▶ _GOAL_
Reproduce the lines of every entry with "phylum" swapped for "division" throughout, keeping all other text unchanged and omitting the pictures.

BEGIN ITEMS

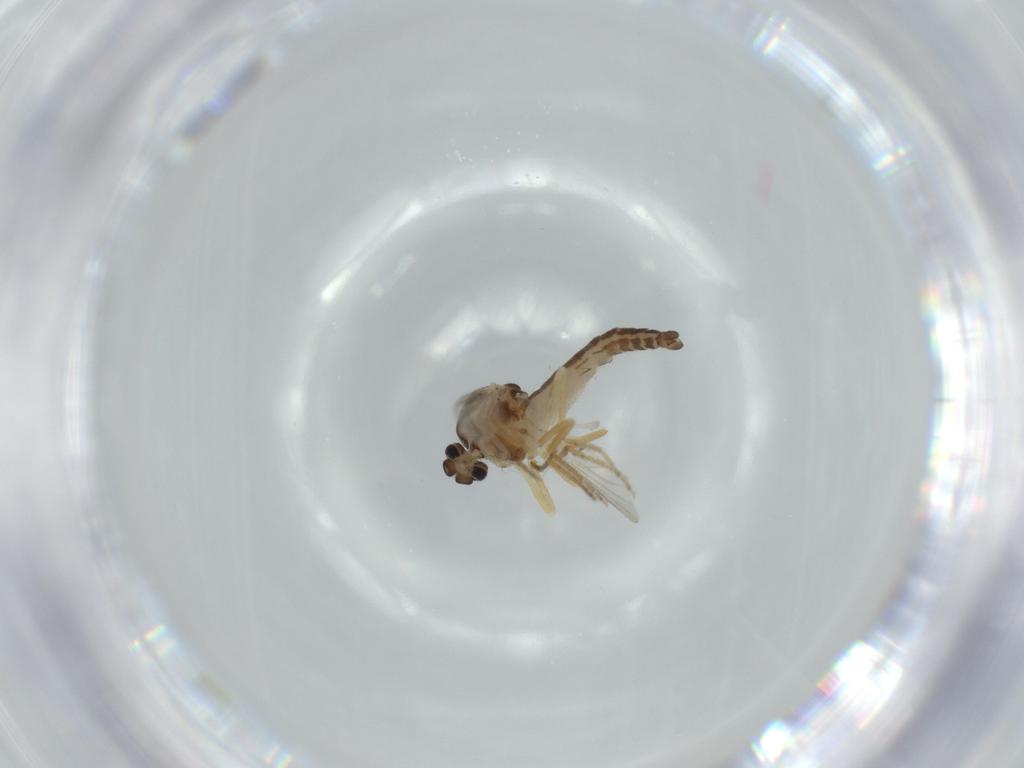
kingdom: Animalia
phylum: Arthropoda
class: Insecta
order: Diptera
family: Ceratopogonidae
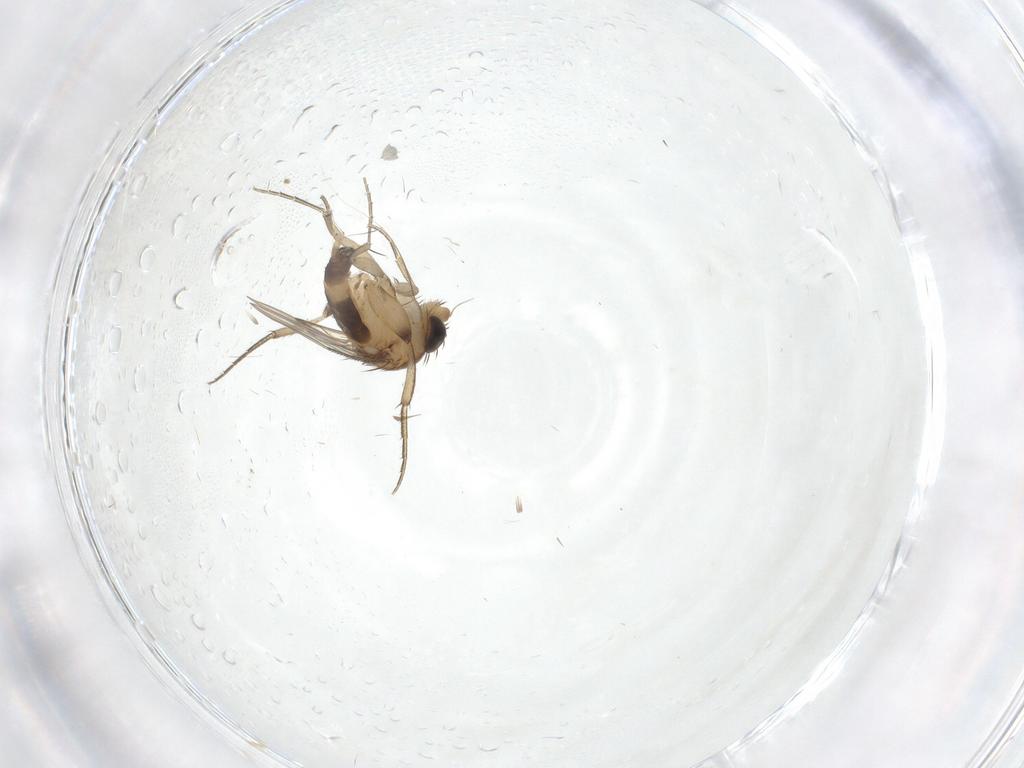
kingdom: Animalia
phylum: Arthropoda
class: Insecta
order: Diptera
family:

END ITEMS

▶ _ANSWER BELOW_
kingdom: Animalia
division: Arthropoda
class: Insecta
order: Diptera
family: Ceratopogonidae
kingdom: Animalia
division: Arthropoda
class: Insecta
order: Diptera
family:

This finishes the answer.